● INPUT MATERIAL
════════════════

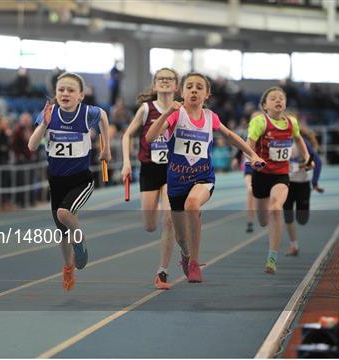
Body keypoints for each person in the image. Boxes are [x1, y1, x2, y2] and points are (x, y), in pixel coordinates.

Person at [146, 72, 263, 283]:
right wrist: (165, 115)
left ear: (207, 94)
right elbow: (150, 137)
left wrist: (252, 154)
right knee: (181, 238)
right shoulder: (176, 114)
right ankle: (186, 254)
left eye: (199, 87)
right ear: (181, 92)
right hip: (176, 182)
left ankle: (194, 263)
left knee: (193, 204)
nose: (194, 90)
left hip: (203, 177)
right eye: (189, 86)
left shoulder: (211, 117)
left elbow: (230, 136)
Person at [28, 72, 111, 291]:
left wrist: (106, 147)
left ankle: (80, 242)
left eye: (71, 90)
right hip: (56, 181)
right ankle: (67, 267)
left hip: (81, 180)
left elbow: (103, 115)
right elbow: (32, 145)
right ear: (55, 93)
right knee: (62, 231)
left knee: (64, 214)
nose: (65, 93)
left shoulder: (86, 113)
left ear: (81, 95)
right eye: (61, 89)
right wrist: (44, 125)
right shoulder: (48, 114)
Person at [121, 68, 178, 290]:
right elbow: (127, 134)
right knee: (150, 225)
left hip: (173, 171)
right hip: (149, 170)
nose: (164, 82)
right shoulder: (146, 109)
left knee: (169, 219)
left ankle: (162, 272)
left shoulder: (181, 110)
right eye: (160, 79)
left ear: (176, 86)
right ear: (154, 86)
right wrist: (126, 162)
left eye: (169, 79)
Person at [246, 86, 313, 274]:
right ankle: (267, 230)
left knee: (276, 208)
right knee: (262, 221)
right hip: (260, 175)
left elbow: (299, 139)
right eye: (273, 98)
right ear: (265, 105)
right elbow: (248, 145)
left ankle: (272, 258)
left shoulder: (292, 123)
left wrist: (307, 157)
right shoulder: (260, 122)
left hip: (281, 176)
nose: (278, 101)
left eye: (281, 98)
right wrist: (253, 158)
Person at [283, 124, 323, 256]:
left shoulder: (302, 142)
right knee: (287, 216)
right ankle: (294, 245)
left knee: (302, 219)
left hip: (302, 184)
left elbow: (316, 161)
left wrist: (314, 181)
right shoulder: (277, 143)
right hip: (286, 184)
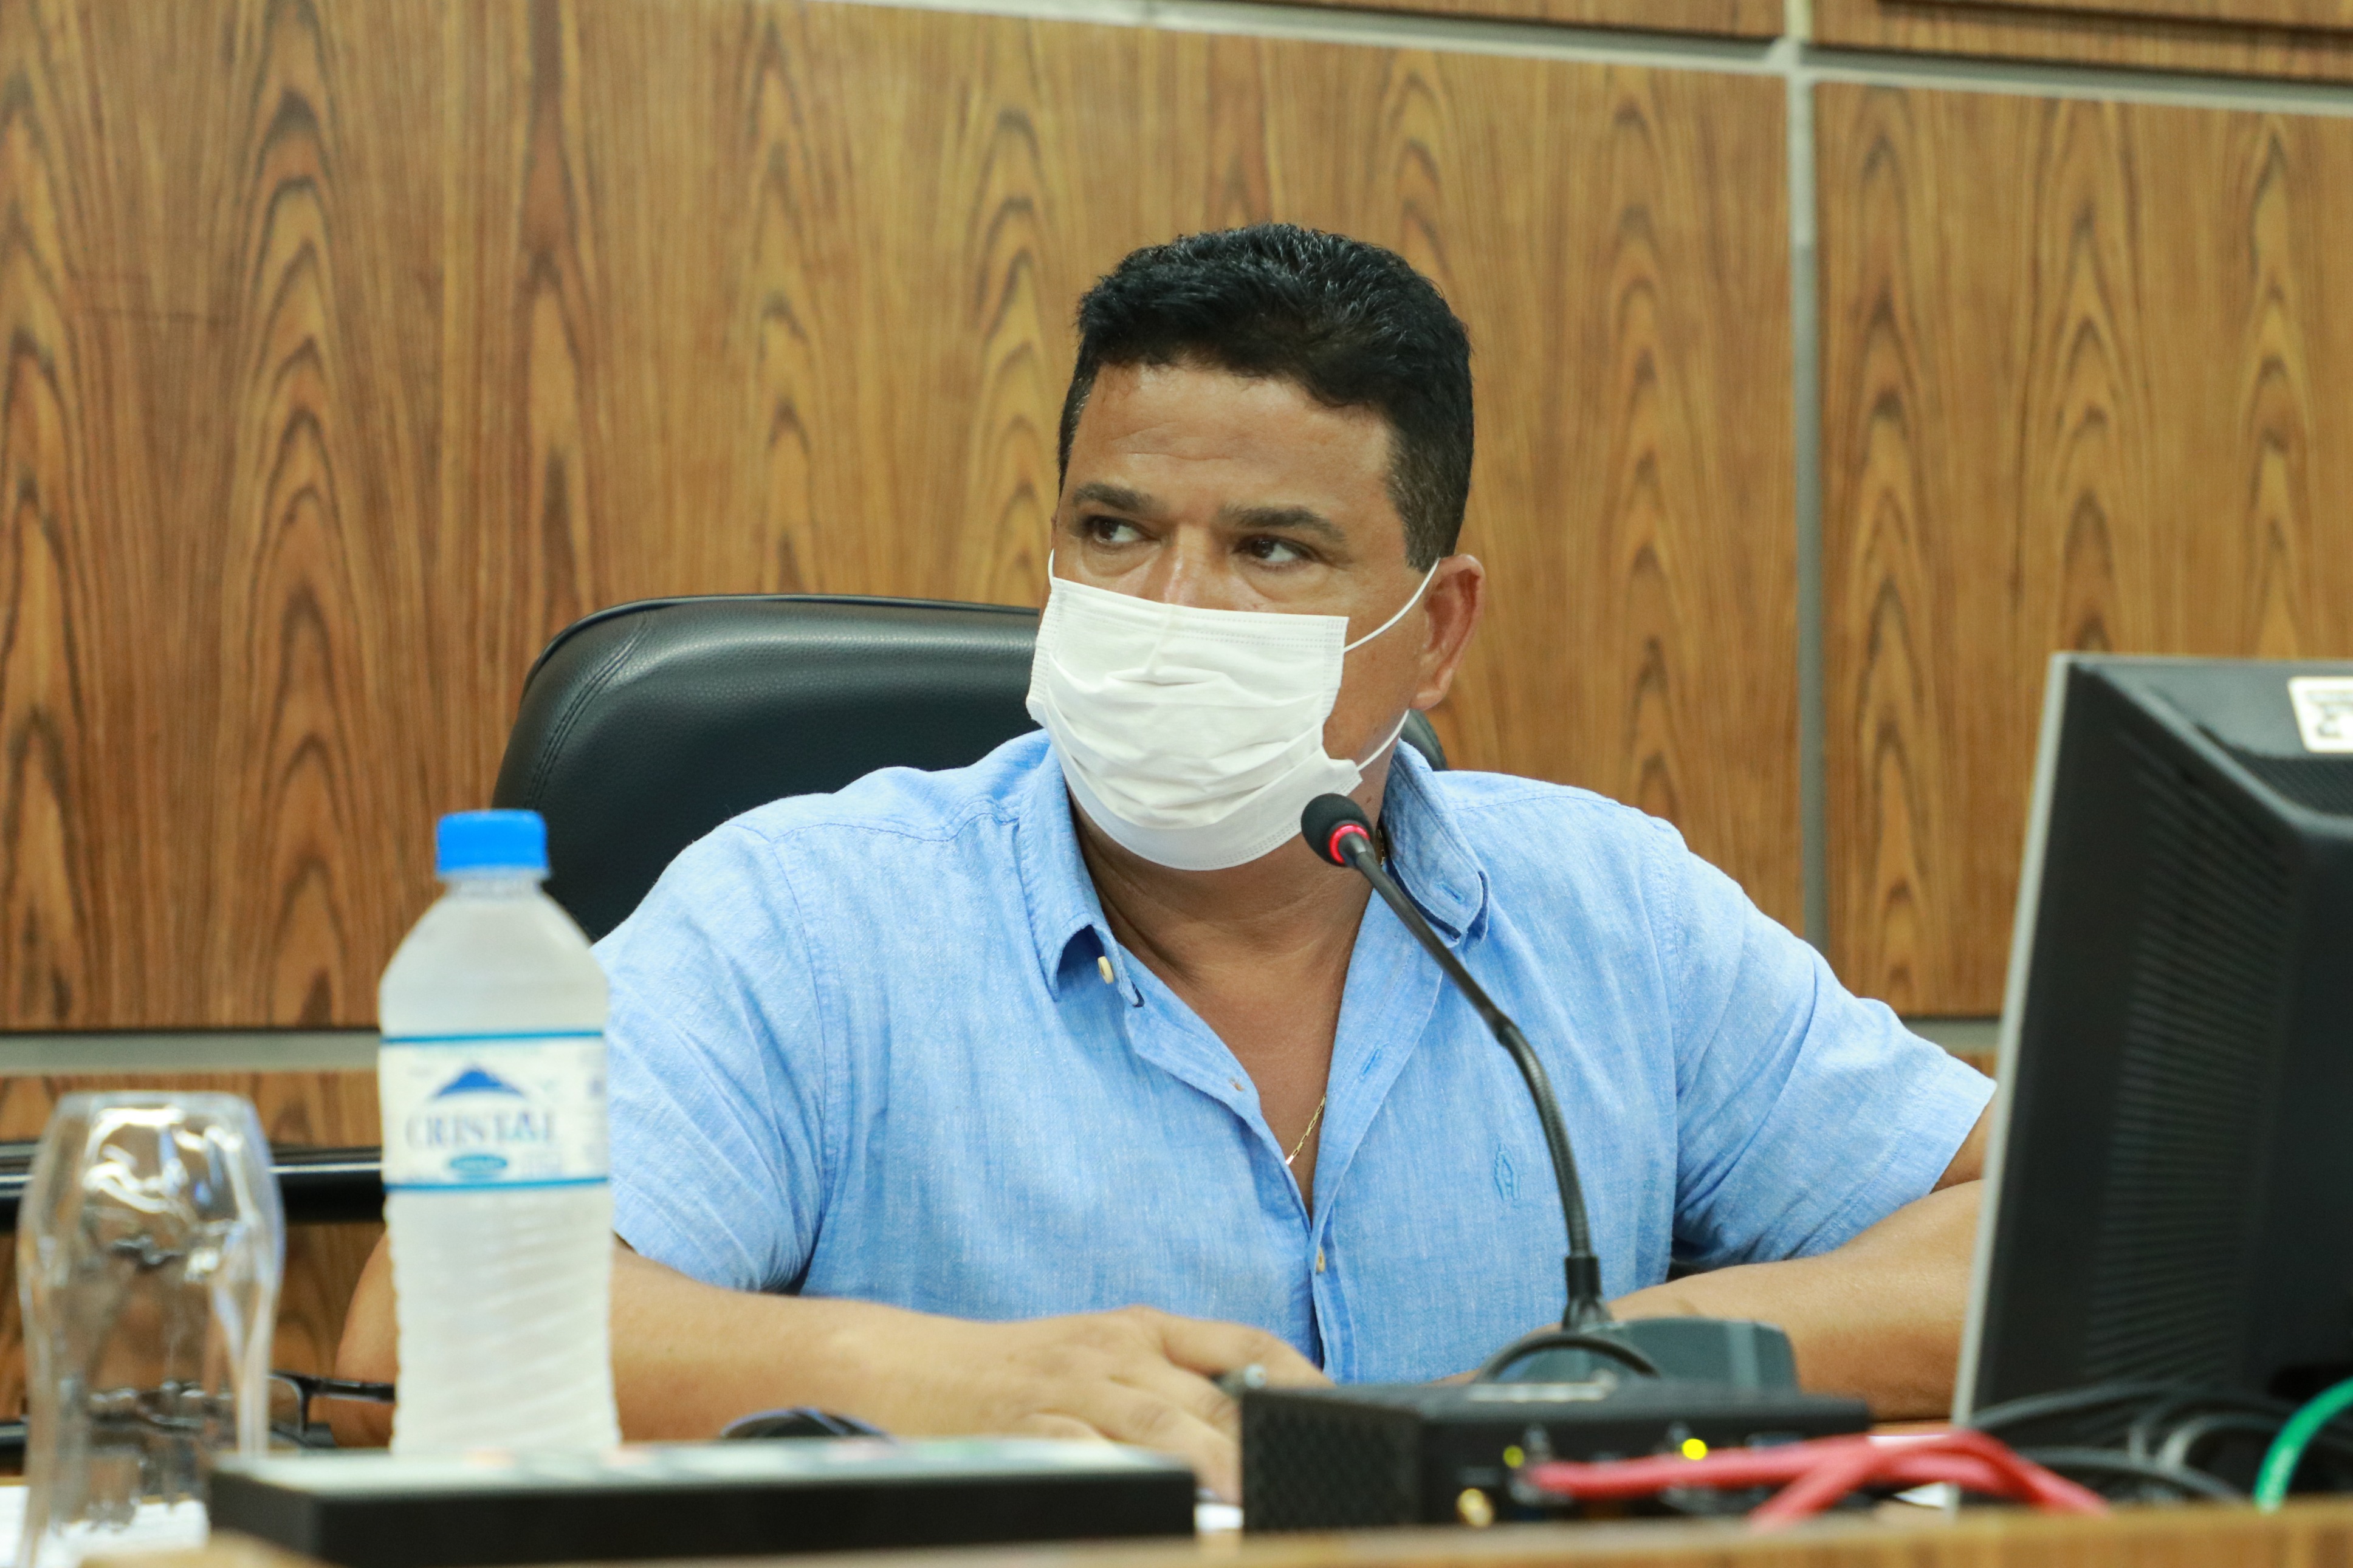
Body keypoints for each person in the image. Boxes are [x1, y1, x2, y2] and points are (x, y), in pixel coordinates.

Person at [338, 225, 1993, 1496]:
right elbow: (419, 1334)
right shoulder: (812, 917)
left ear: (1437, 632)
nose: (1172, 609)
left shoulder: (1610, 911)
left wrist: (1652, 1352)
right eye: (1115, 531)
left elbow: (2043, 1235)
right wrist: (929, 1383)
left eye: (1273, 549)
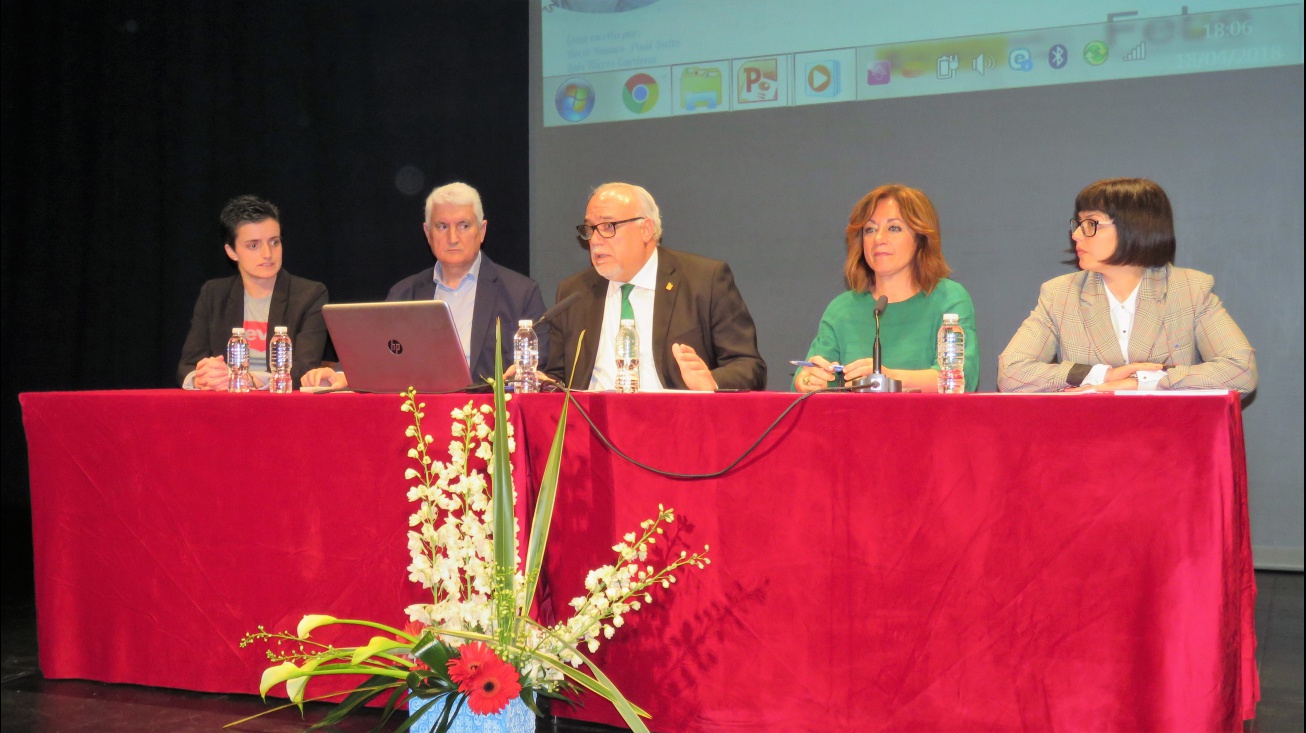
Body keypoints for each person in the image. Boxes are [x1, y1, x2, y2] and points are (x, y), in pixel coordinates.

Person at [997, 177, 1257, 393]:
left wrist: (1138, 383)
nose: (1076, 234)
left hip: (1169, 443)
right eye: (1078, 223)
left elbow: (1240, 370)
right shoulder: (1060, 294)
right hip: (1087, 442)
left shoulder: (1189, 289)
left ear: (1135, 228)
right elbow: (1012, 373)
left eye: (1091, 223)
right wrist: (1102, 376)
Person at [301, 182, 546, 389]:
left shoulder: (520, 293)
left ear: (481, 231)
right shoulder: (404, 293)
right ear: (427, 233)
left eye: (463, 226)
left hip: (491, 425)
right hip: (417, 418)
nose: (452, 238)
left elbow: (542, 366)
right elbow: (374, 352)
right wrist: (340, 375)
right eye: (442, 227)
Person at [545, 182, 766, 391]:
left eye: (608, 226)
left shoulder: (703, 281)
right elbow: (559, 377)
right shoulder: (574, 292)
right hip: (591, 423)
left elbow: (748, 365)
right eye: (590, 229)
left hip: (674, 421)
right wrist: (540, 383)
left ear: (646, 229)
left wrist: (710, 382)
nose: (594, 240)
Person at [795, 184, 978, 393]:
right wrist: (808, 381)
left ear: (920, 238)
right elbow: (806, 378)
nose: (879, 239)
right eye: (870, 230)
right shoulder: (842, 309)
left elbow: (960, 379)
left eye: (894, 228)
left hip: (928, 424)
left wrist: (887, 378)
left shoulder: (948, 299)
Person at [178, 195, 327, 390]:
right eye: (253, 245)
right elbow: (187, 365)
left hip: (280, 404)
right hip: (225, 405)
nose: (267, 254)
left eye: (274, 242)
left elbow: (304, 369)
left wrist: (249, 380)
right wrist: (202, 377)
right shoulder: (213, 294)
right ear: (231, 252)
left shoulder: (309, 295)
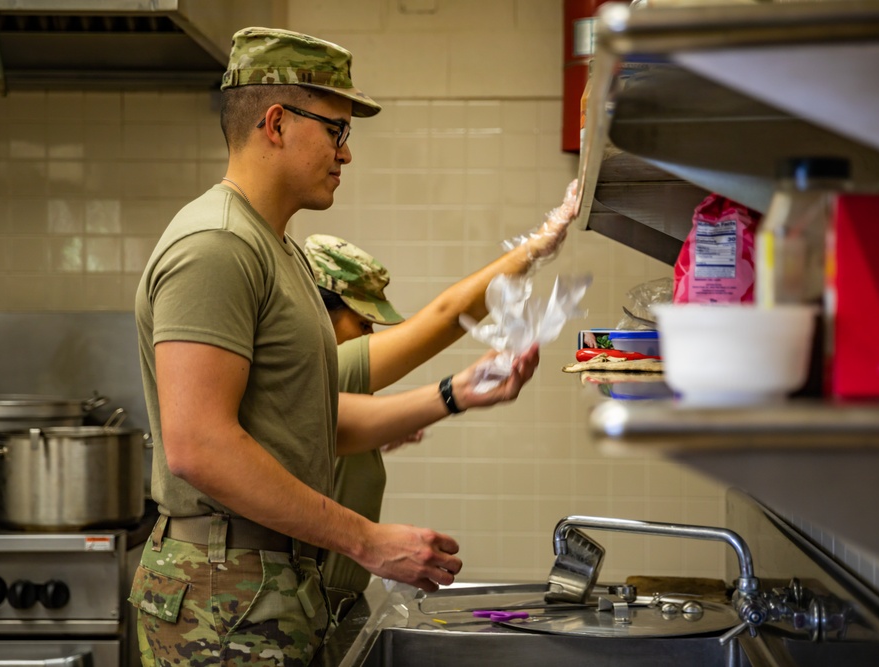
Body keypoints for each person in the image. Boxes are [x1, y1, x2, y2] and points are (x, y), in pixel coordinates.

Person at [128, 26, 541, 667]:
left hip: (266, 585)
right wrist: (366, 539)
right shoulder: (215, 245)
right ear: (276, 123)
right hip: (224, 595)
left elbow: (311, 419)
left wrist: (455, 394)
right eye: (337, 130)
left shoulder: (276, 248)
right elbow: (198, 445)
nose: (346, 153)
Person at [303, 198, 574, 618]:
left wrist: (380, 428)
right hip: (311, 610)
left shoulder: (312, 388)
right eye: (362, 323)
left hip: (328, 610)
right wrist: (537, 245)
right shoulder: (327, 363)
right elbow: (449, 315)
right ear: (321, 314)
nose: (370, 336)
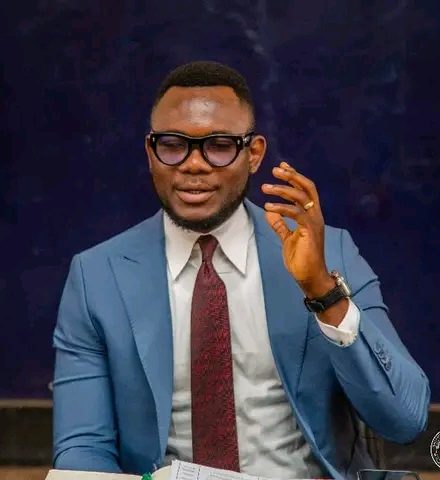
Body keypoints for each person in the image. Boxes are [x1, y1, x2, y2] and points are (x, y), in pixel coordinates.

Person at [52, 61, 430, 480]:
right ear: (150, 152)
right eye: (173, 145)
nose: (194, 164)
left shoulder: (328, 254)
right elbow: (82, 450)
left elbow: (406, 419)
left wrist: (323, 291)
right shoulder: (97, 277)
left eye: (219, 145)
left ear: (254, 154)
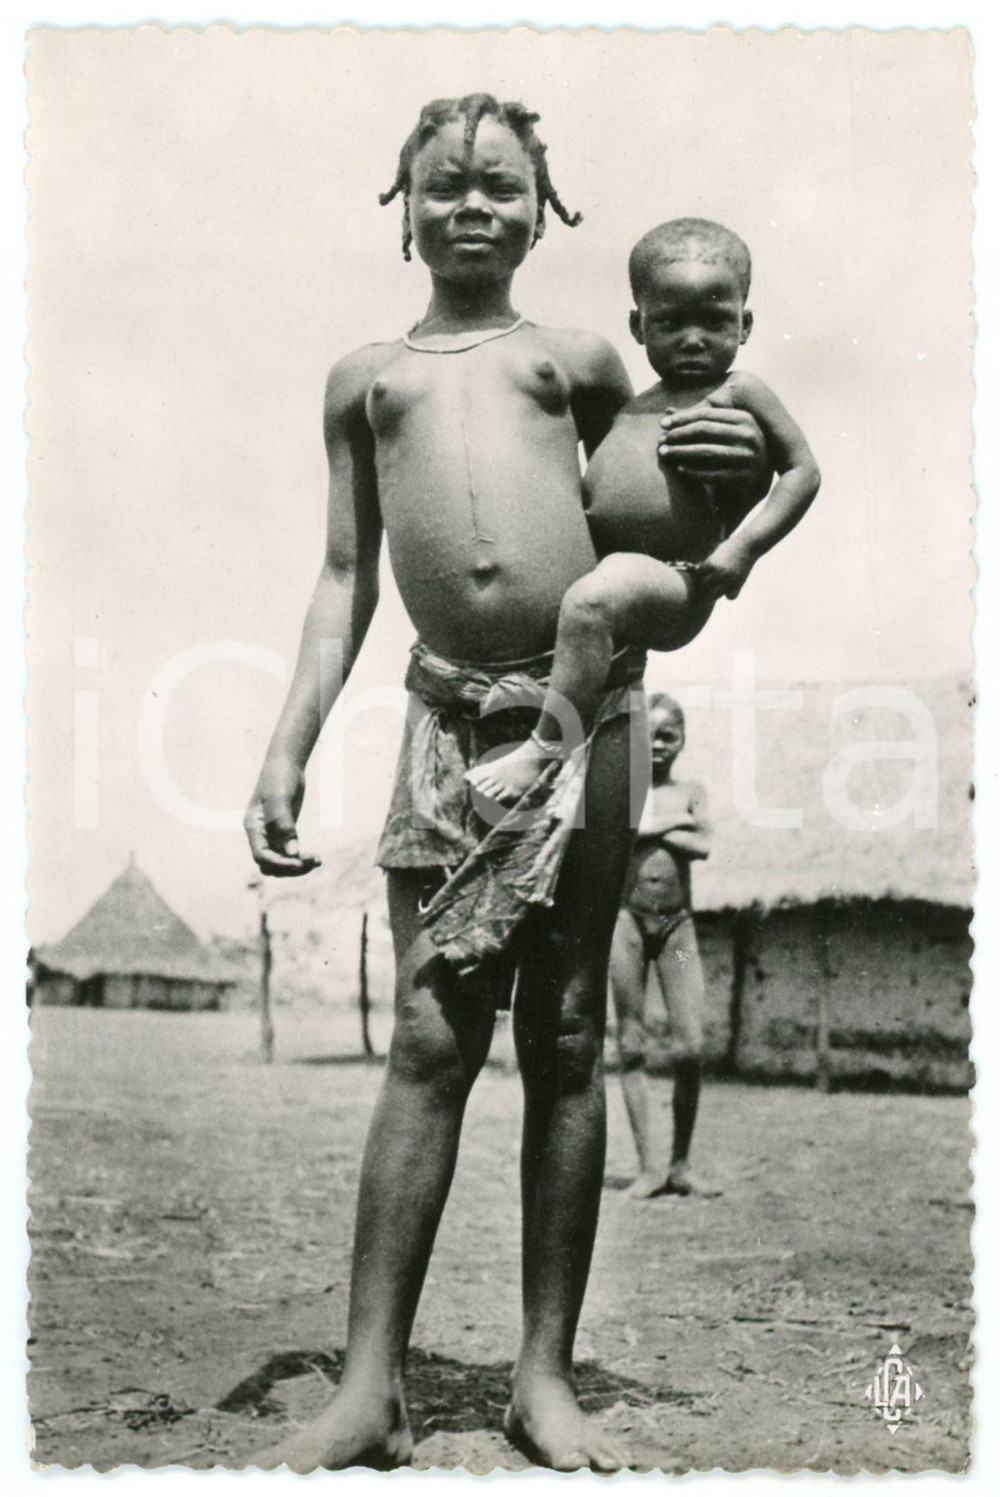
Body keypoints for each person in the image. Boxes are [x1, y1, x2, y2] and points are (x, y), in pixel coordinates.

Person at [243, 98, 770, 1472]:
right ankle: (369, 1385)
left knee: (572, 1034)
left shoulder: (582, 360)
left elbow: (659, 517)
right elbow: (348, 576)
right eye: (443, 186)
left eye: (498, 187)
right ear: (401, 204)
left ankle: (544, 1378)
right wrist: (287, 742)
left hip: (582, 710)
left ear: (547, 209)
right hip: (441, 720)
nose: (470, 207)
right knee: (429, 1039)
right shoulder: (367, 379)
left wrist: (727, 506)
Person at [466, 217, 821, 805]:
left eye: (715, 321)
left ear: (745, 324)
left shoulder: (740, 391)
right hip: (623, 576)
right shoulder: (633, 406)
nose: (693, 339)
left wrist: (743, 549)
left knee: (592, 600)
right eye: (671, 322)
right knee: (583, 599)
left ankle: (545, 749)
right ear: (638, 325)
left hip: (679, 577)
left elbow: (804, 472)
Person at [610, 693, 717, 1199]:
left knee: (691, 1045)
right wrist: (675, 823)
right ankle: (649, 1167)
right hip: (627, 926)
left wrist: (656, 829)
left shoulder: (692, 790)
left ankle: (681, 1164)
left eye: (667, 736)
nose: (656, 745)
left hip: (675, 931)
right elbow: (622, 834)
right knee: (631, 1043)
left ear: (682, 740)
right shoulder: (625, 790)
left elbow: (706, 845)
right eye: (648, 735)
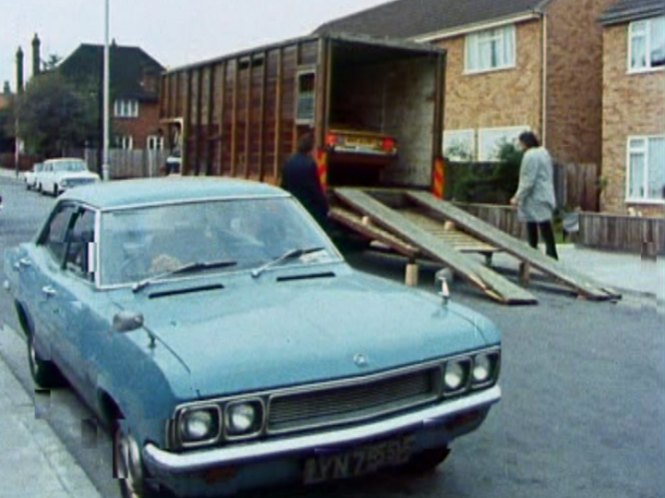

════════════════

● TASK
Where a picture appears in the records above, omit it, and transcribe exactly the stretch of lines from the one with "right eye: (442, 227)" through the one with "right elbow: (82, 450)".

● SOLUTION FOR THIS EXERCISE
right eye: (442, 227)
Person at [545, 182, 766, 391]:
left eye: (608, 226)
left shoulder: (703, 281)
right elbow: (559, 377)
right shoulder: (574, 292)
right hip: (591, 423)
left elbow: (748, 365)
right eye: (590, 229)
left hip: (674, 421)
right wrist: (540, 383)
left ear: (646, 229)
left wrist: (710, 382)
nose: (594, 240)
Person at [795, 184, 978, 393]:
right wrist: (808, 381)
left ear: (920, 238)
right elbow: (806, 378)
nose: (879, 239)
right eye: (870, 230)
right shoulder: (842, 309)
left elbow: (960, 379)
left eye: (894, 228)
left hip: (928, 424)
left wrist: (887, 378)
left shoulder: (948, 299)
Person at [178, 195, 327, 390]:
right eye: (253, 245)
right elbow: (187, 365)
left hip: (280, 404)
right hip: (225, 405)
nose: (267, 254)
left eye: (274, 242)
left elbow: (304, 369)
left wrist: (249, 380)
right wrist: (202, 377)
right shoulder: (213, 294)
right ear: (231, 252)
left shoulder: (309, 295)
Body keypoints for each person in the image. Boxes are [x1, y1, x2, y2] and points are (x, y), in pixel coordinates.

Person at [128, 26, 541, 667]:
left hip: (266, 585)
right wrist: (366, 539)
right shoulder: (215, 245)
right ear: (276, 123)
right hip: (224, 595)
left elbow: (311, 419)
left wrist: (455, 394)
right eye: (337, 130)
left shoulder: (276, 248)
right elbow: (198, 445)
nose: (346, 153)
Person at [303, 198, 574, 618]:
left wrist: (380, 428)
right hip: (311, 610)
left shoulder: (312, 388)
right eye: (362, 323)
left hip: (328, 610)
right wrist: (537, 245)
right shoulder: (327, 363)
right elbow: (449, 315)
right ear: (321, 314)
nose: (370, 336)
Body keypoints for each person in the image. Boxes are [x1, y1, x2, y2] and points are (x, y), in pixel coordinates.

Person at [52, 61, 430, 480]:
right ear: (150, 152)
right eye: (173, 145)
nose: (194, 164)
left shoulder: (328, 254)
right elbow: (82, 450)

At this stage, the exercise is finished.